== How to complete this task ==
Each record that follows is to be reproduced character for character, pictures excepted.

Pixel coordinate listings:

══════════════════════════════

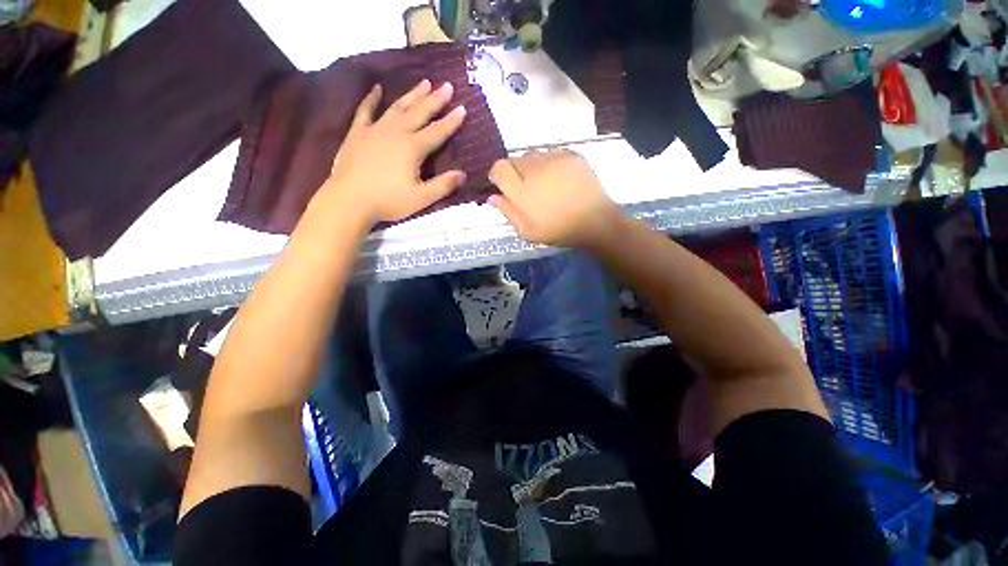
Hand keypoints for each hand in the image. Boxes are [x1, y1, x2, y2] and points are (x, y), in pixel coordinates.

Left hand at [320, 79, 466, 225]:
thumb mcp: (421, 198)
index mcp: (413, 148)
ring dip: (412, 95)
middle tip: (447, 85)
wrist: (349, 200)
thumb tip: (463, 174)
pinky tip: (377, 89)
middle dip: (435, 99)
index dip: (451, 121)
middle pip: (419, 112)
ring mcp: (375, 130)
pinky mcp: (357, 133)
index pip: (437, 131)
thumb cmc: (388, 201)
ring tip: (424, 82)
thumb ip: (443, 185)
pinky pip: (365, 110)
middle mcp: (396, 132)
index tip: (463, 108)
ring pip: (397, 107)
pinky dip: (371, 99)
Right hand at [488, 150, 622, 248]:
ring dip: (531, 167)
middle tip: (526, 189)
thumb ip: (508, 212)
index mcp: (522, 190)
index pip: (498, 168)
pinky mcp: (571, 154)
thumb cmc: (559, 230)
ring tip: (544, 183)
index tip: (503, 186)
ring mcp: (554, 158)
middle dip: (514, 172)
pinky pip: (550, 153)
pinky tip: (557, 177)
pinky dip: (548, 163)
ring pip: (532, 155)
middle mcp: (535, 169)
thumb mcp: (528, 231)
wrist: (596, 221)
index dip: (497, 176)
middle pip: (514, 160)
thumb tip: (493, 196)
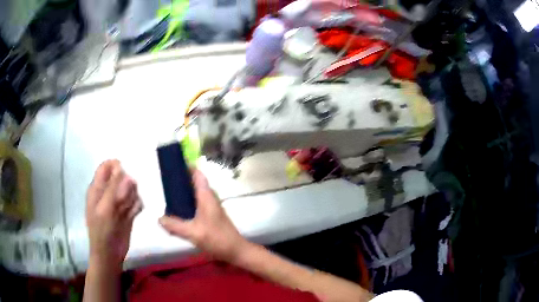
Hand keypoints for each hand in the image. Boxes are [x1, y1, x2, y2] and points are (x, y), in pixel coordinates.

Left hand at [86, 160, 142, 269]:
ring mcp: (118, 203)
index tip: (125, 174)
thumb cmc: (102, 231)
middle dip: (127, 185)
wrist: (109, 254)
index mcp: (97, 188)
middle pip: (121, 177)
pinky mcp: (128, 213)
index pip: (106, 167)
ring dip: (132, 197)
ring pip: (131, 190)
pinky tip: (133, 215)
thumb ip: (113, 189)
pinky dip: (137, 207)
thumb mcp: (105, 209)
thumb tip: (123, 168)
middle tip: (124, 199)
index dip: (116, 166)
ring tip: (128, 210)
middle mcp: (108, 193)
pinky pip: (137, 203)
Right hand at [159, 169, 248, 262]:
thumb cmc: (217, 238)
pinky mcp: (210, 215)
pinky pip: (196, 204)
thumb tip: (159, 218)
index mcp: (206, 196)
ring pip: (195, 194)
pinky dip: (187, 203)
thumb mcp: (193, 233)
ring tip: (167, 195)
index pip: (197, 174)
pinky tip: (177, 211)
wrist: (235, 250)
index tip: (172, 164)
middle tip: (164, 181)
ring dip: (183, 193)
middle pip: (194, 182)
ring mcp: (211, 207)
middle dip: (181, 180)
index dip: (186, 166)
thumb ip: (175, 226)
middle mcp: (209, 198)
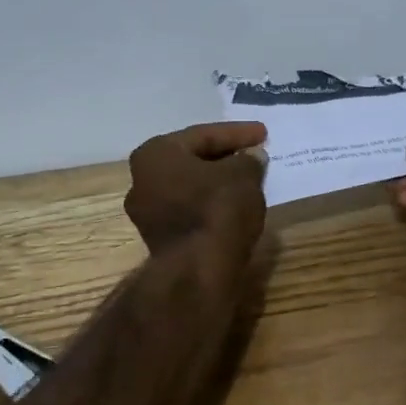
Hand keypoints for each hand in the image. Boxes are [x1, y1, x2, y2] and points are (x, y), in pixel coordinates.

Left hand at [125, 122, 268, 257]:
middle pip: (192, 160)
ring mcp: (147, 213)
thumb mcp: (243, 176)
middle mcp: (141, 179)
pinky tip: (233, 205)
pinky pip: (189, 210)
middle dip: (224, 156)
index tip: (264, 134)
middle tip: (254, 154)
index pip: (203, 135)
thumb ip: (248, 160)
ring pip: (189, 187)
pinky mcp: (160, 239)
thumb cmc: (217, 210)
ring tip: (247, 179)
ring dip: (217, 181)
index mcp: (155, 154)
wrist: (198, 271)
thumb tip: (251, 157)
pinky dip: (211, 204)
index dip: (237, 133)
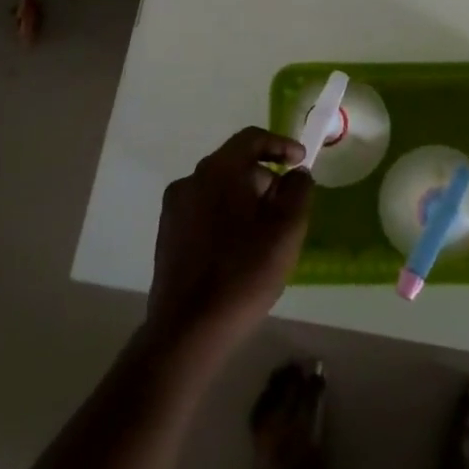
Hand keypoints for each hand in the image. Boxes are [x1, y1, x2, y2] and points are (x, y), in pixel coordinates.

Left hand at [146, 128, 313, 356]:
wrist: (188, 330)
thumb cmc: (243, 272)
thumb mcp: (286, 228)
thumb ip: (298, 190)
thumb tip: (295, 173)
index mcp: (218, 170)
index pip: (251, 138)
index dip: (281, 144)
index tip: (301, 161)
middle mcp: (191, 181)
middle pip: (235, 164)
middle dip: (265, 178)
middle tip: (287, 207)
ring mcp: (174, 209)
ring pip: (219, 189)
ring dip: (246, 200)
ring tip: (267, 232)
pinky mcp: (167, 236)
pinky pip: (205, 212)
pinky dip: (227, 217)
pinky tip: (240, 250)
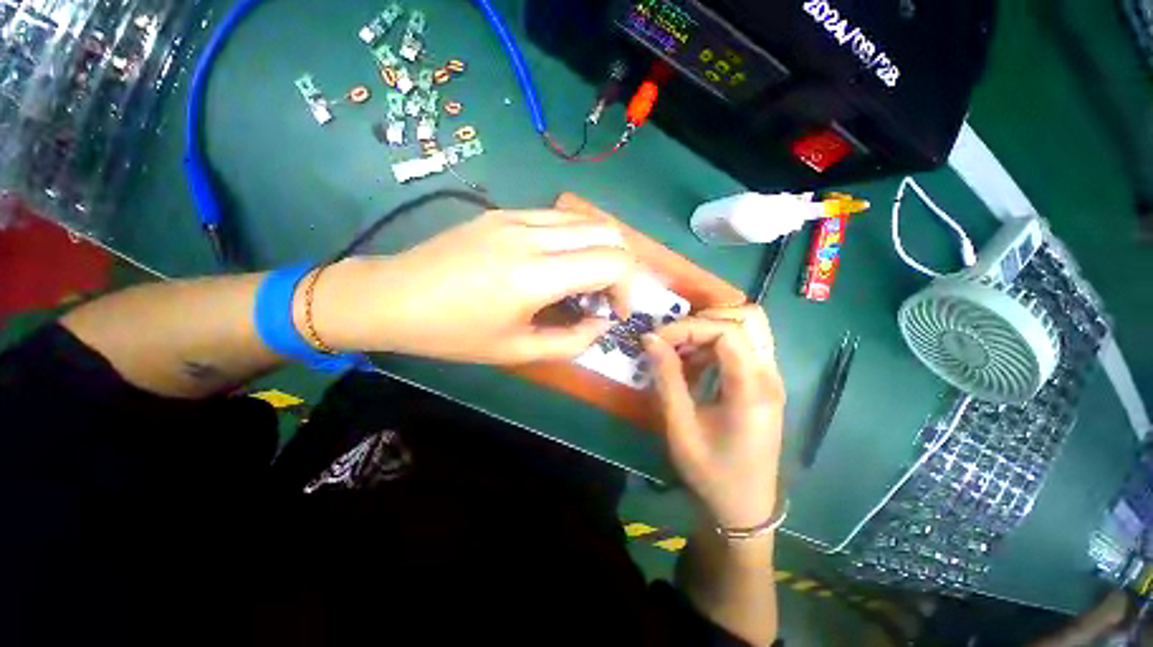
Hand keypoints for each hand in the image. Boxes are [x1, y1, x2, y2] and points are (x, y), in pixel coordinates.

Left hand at [313, 209, 632, 363]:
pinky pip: (558, 219)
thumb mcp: (516, 351)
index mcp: (534, 274)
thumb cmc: (452, 333)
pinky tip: (556, 266)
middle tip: (603, 297)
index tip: (613, 312)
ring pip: (585, 220)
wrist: (390, 296)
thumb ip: (571, 341)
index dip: (627, 289)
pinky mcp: (504, 213)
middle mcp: (531, 235)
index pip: (613, 261)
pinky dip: (574, 241)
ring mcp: (516, 216)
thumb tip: (602, 323)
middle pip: (608, 231)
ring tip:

══════════════════════════════

== Your solution ==
Hand keypoints for each hand in the image. Boxes are [x1, y1, x2, y2] and points are (x, y), in pixel coordinates.

Left hand at [320, 79, 466, 225]:
thumb mcp: (421, 198)
index mcp: (413, 148)
ring dip: (412, 95)
middle tip: (447, 85)
wrist: (349, 200)
thumb tip: (463, 174)
pinky tip: (377, 89)
middle dip: (435, 99)
index dip: (451, 121)
middle pip: (419, 112)
ring mcp: (375, 130)
pinky mcp: (357, 133)
index pip: (437, 131)
thumb cmc: (388, 201)
ring tip: (424, 82)
thumb ip: (443, 185)
pinky pip: (365, 110)
middle mcp: (396, 132)
index tip: (463, 108)
ring pip: (397, 107)
pinky dip: (371, 99)
Right hand at [488, 150, 622, 248]:
ring dip: (531, 167)
middle tip: (526, 189)
thumb ip: (508, 212)
index mcp: (522, 190)
index pip: (498, 168)
pinky mcp: (571, 154)
thumb cmc: (559, 230)
ring tip: (544, 183)
index tip: (503, 186)
ring mcp: (554, 158)
middle dip: (514, 172)
pinky pip: (550, 153)
pinky tip: (557, 177)
pinky dip: (548, 163)
ring pip: (532, 155)
middle mcp: (535, 169)
thumb mcp: (528, 231)
wrist: (596, 221)
index dip: (497, 176)
middle pip: (514, 160)
thumb tip: (493, 196)
Hand keypoints for each hand in the image. Boxes are [x1, y1, x2, y2] and points are (x, y), in pixel coordinates.

Left hand at [86, 160, 142, 269]:
ring mcp: (118, 203)
index tip: (125, 174)
thumb cmc: (102, 231)
middle dip: (127, 185)
wrist: (109, 254)
index mcp: (97, 188)
middle pip: (121, 177)
pinky mcp: (128, 213)
index pip: (106, 167)
ring dip: (132, 197)
ring pip: (131, 190)
pinky tip: (133, 215)
thumb ip: (113, 189)
pinky dip: (137, 207)
thumb mcp: (105, 209)
thumb tip: (123, 168)
middle tip: (124, 199)
index dip: (116, 166)
ring tip: (128, 210)
middle mcp: (108, 193)
pinky pip: (137, 203)
Right hand at [159, 169, 248, 262]:
thumb cmc: (217, 238)
pinky mcp: (210, 215)
pinky pip: (196, 204)
thumb tip: (159, 218)
index mcp: (206, 196)
ring pip: (195, 194)
pinky dip: (187, 203)
thumb mcp: (193, 233)
ring tip: (167, 195)
index pip: (197, 174)
pinky tip: (177, 211)
wrist: (235, 250)
index tip: (172, 164)
middle tip: (164, 181)
ring dip: (183, 193)
middle pip: (194, 182)
ring mcp: (211, 207)
middle dip: (181, 180)
index dip: (186, 166)
thumb ip: (175, 226)
middle mcp: (209, 198)
Hand keypoints for each hand in the image. Boxes are [x1, y1, x2, y2] and points are (x, y), in pixel coordinates.

Left hand at [125, 122, 268, 257]:
middle pip: (192, 160)
ring mcp: (147, 213)
thumb mcp: (243, 176)
middle mcp: (141, 179)
pinky tip: (233, 205)
pinky pip: (189, 210)
middle dip: (224, 156)
index tip: (264, 134)
middle tip: (254, 154)
index pip: (203, 135)
thumb ip: (248, 160)
ring pip: (189, 187)
pinky mcp: (160, 239)
thumb cmc: (217, 210)
ring tip: (247, 179)
ring dip: (217, 181)
index mcp: (155, 154)
wrist: (198, 271)
thumb tip: (251, 157)
pinky dip: (211, 204)
index dip: (237, 133)
Hand keypoints for each hand in the image. Boxes are [x1, y1, x2, y2] and points are (x, y), in pixel coordinates.

Left hand at [146, 128, 313, 356]:
wrist: (188, 330)
thumb cmc: (243, 272)
thumb mcp: (286, 228)
thumb ip: (298, 190)
thumb tip: (295, 173)
index mcp: (218, 170)
index pip: (251, 138)
index dip: (281, 144)
index tip: (301, 161)
middle mcp: (191, 181)
middle pip: (235, 164)
middle dip: (265, 178)
middle tip: (287, 207)
ring mcp: (174, 209)
ring pip: (219, 189)
ring dip: (246, 200)
ring tip: (267, 232)
pinky mcp: (167, 236)
pinky pip: (205, 212)
pinky dip: (227, 217)
pinky tip: (240, 250)
Hand keypoints for each hand in the image. Boxes are [x1, y1, x2, y2] and points are (x, y), in pixel coordinates.

Left hand at [313, 209, 632, 363]:
pinky pip: (558, 219)
thumb mcp: (516, 351)
index mcp: (534, 274)
thumb cmc: (452, 333)
pinky tip: (556, 266)
middle tip: (603, 297)
index tip: (613, 312)
ring pip: (585, 220)
wrist: (390, 296)
thumb ip: (571, 341)
index dip: (627, 289)
pinky mcp: (504, 213)
middle mcp: (531, 235)
index pip: (613, 261)
pinky dip: (574, 241)
ring mcp: (516, 216)
thumb tip: (602, 323)
middle pip: (608, 231)
ring tip:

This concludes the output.